Des manifestations dénonçant le coup d'État organisées à travers le pays par des milliers de partisans de José Manuel Zelaya se sont heurtées à une résistance et à des comportements violents des forces de l'ordre, aboutissant à des violations des droits de l'Homme à grande échelle. Les tentatives du président évincé Zelaya de revenir au Honduras et son refuge temporaire à l'ambassade du Brésil à Tegucigalpa avaient alors déclenché d'autres manifestations qui ont été sévèrement, voire dans certains cas violemment réprimées par les forces de l'ordre.

Dans les années qui ont suivi le coup d'État de 2009, le Honduras a connu une escalade de la violence, en partie à cause de l'instabilité politique à la suite du coup d'État, mais aussi à cause de l'expansion du trafic de drogue et de l'activité des organisations criminelles, de la prolifération des armes, et à cause d'opérations des forces armées liées à la sécurité des citoyens. Dans la région de Bajo Aguán, les violences de longue date liées aux litiges fonciers entre la population locale et des sociétés privées ont été par la suite exacerbées par la présence accrue des organisations criminelles transnationales, des voleurs et des pillards sur les plantations de palmiers, et des rivalités entre groupements de paysans. Dans ce contexte, l'insuffisance d'enquêtes et de poursuites par les autorités nationales a aggravé le cycle de criminalité et d'impunité au Honduras.

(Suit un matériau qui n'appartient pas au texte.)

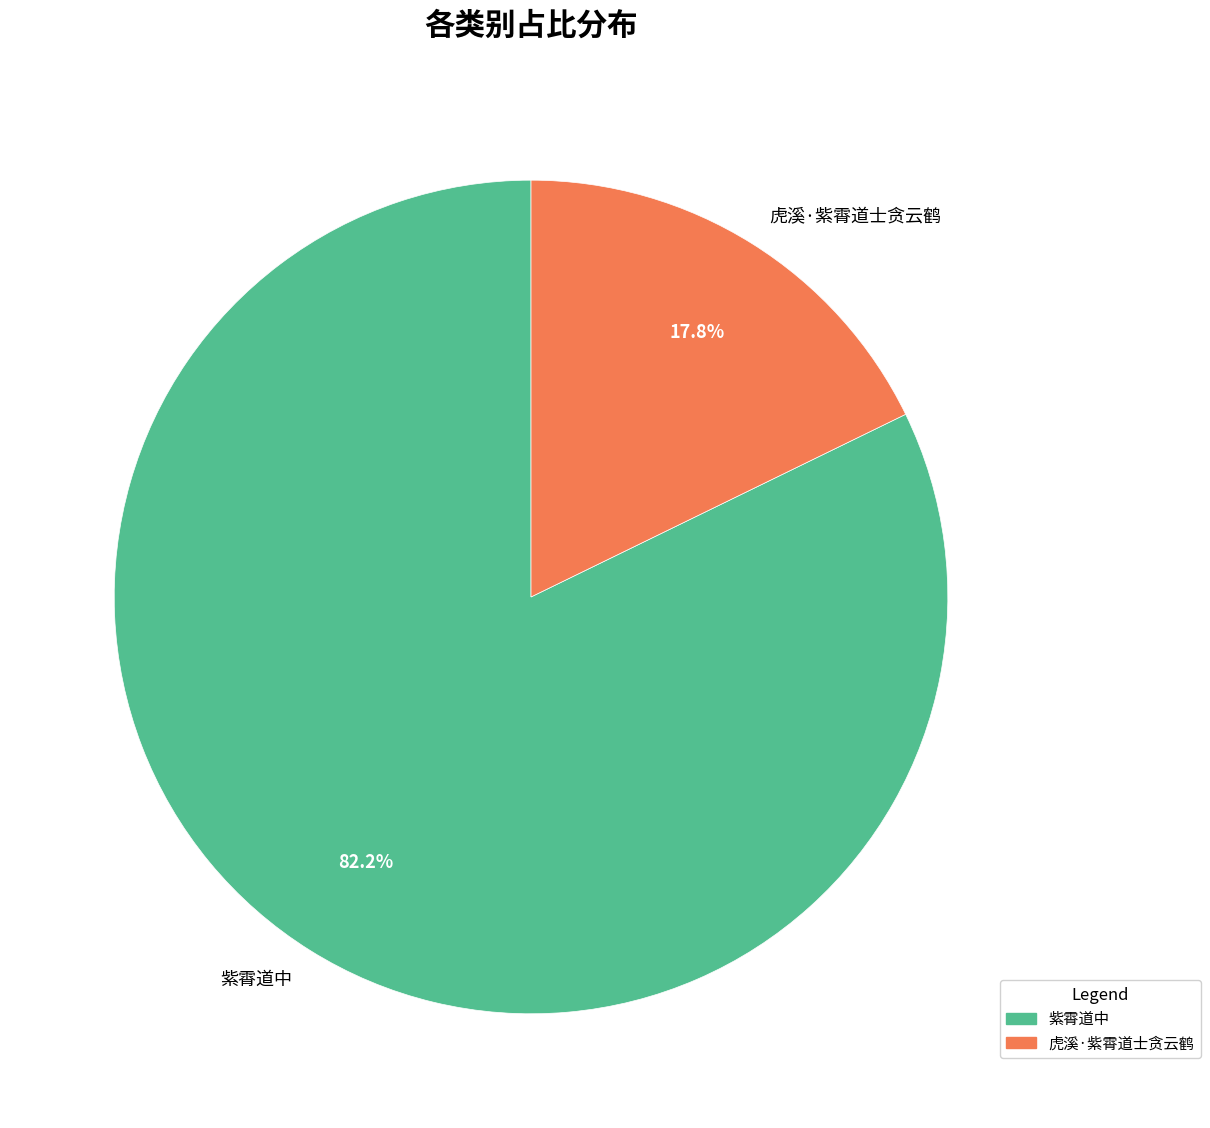

Which category accounts for the majority?

紫霄道中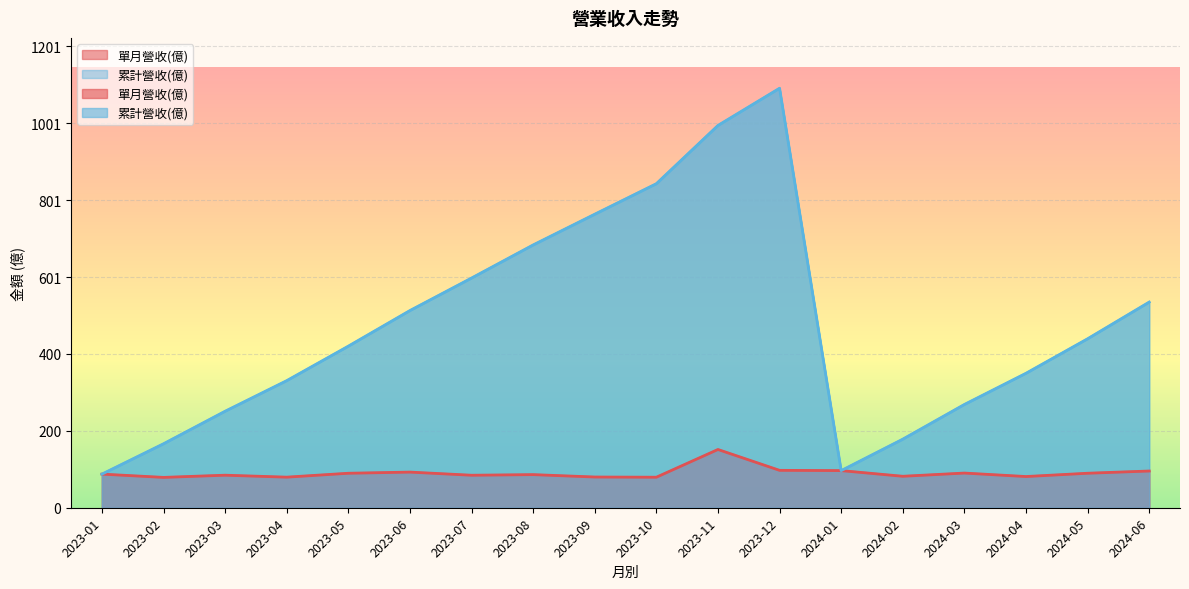

True or false: 累計營收(億) and 單月營收(億) cross at least once.

False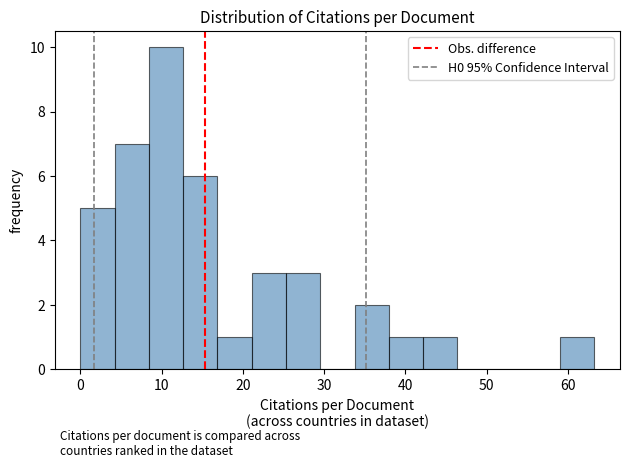

Reading left to right, list every bar in this chart as the range it spans on the x-axis followed by its height. Neither the bar edges nor the heights are printed on the chart, so give them approximately, as read against the axes.

0 to 4: 5
4 to 8: 7
8 to 13: 10
13 to 17: 6
17 to 21: 1
21 to 25: 3
25 to 30: 3
30 to 34: 0
34 to 38: 2
38 to 42: 1
42 to 46: 1
46 to 51: 0
51 to 55: 0
55 to 59: 0
59 to 63: 1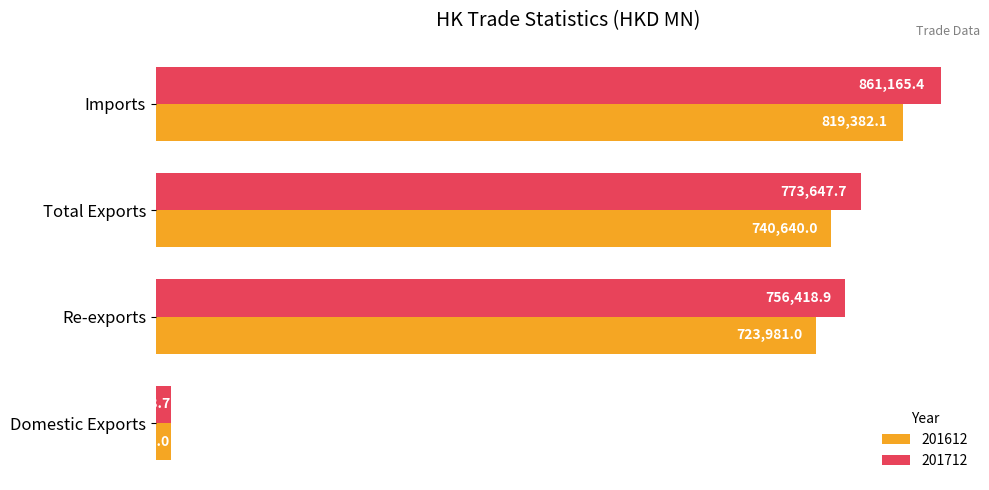

What is the total value across all series at Total Exports?

1514287.7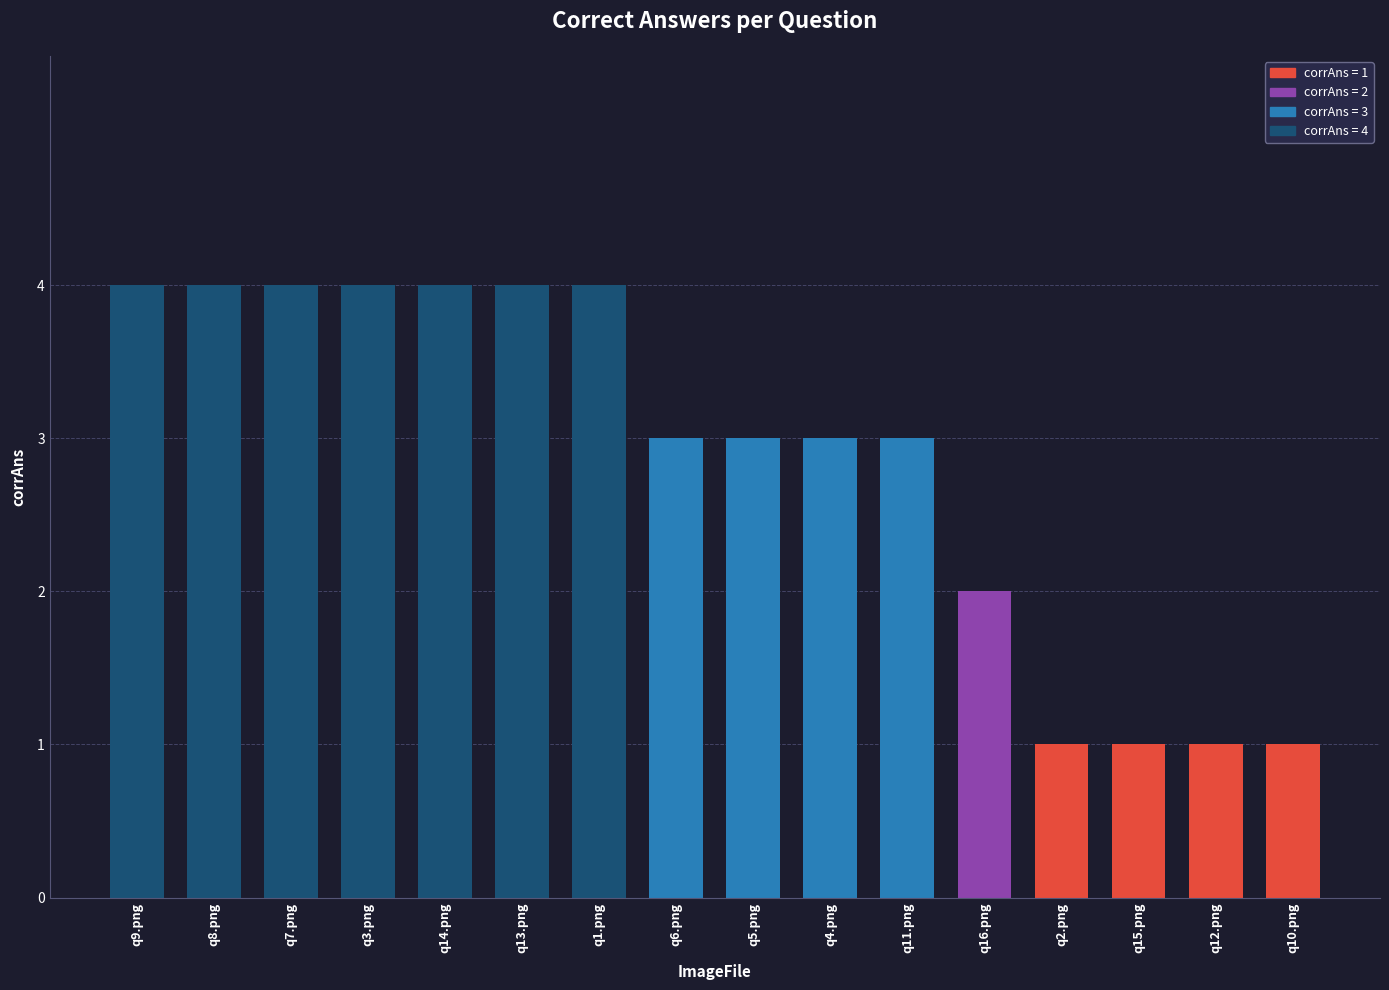

What is the label of the 1st bar from the right?

q10.png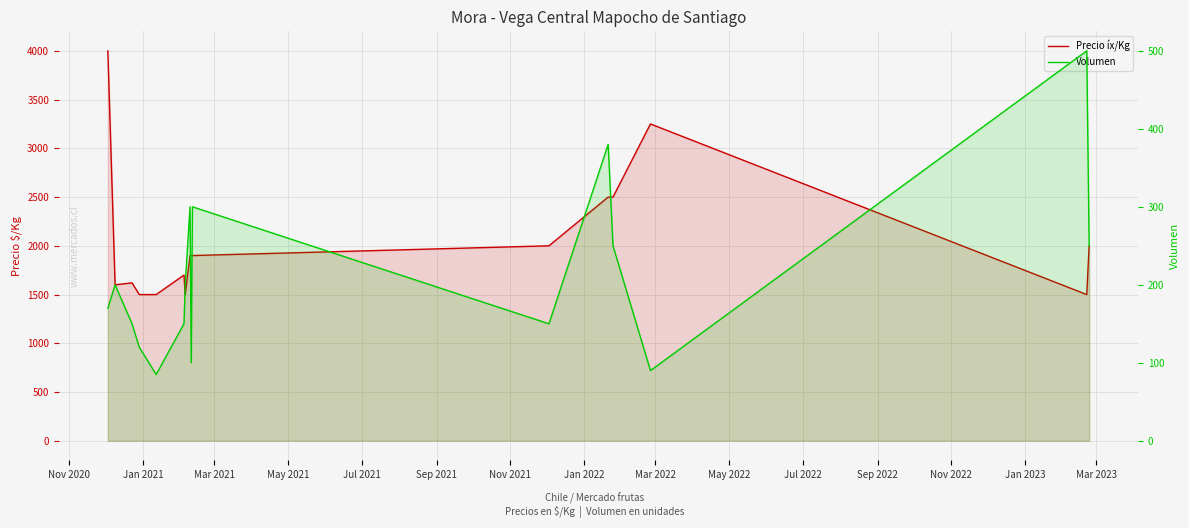

Which series has the largest total across all categories?

Precio íx/Kg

Le Bureau du Procureur de la CPI mène des examens préliminaires, des enquêtes et des poursuites à propos du crime de génocide, de crimes contre l'humanité et de crimes de guerre en toute indépendance et en toute impartialité. Il poursuit actuellement des enquêtes en: Ouganda; en République Démocratique du Congo; au Darfour (Soudan); en République centrafricaine; au Kenya; en Libye; en Côte d'Ivoire et au Mali. Il conduit également des examens préliminaires à propos des situations en Afghanistan, en Colombie, en Géorgie, en Guinée, en Iraq/Royaume Uni, au Nigéria, en Ukraine et en Palestine.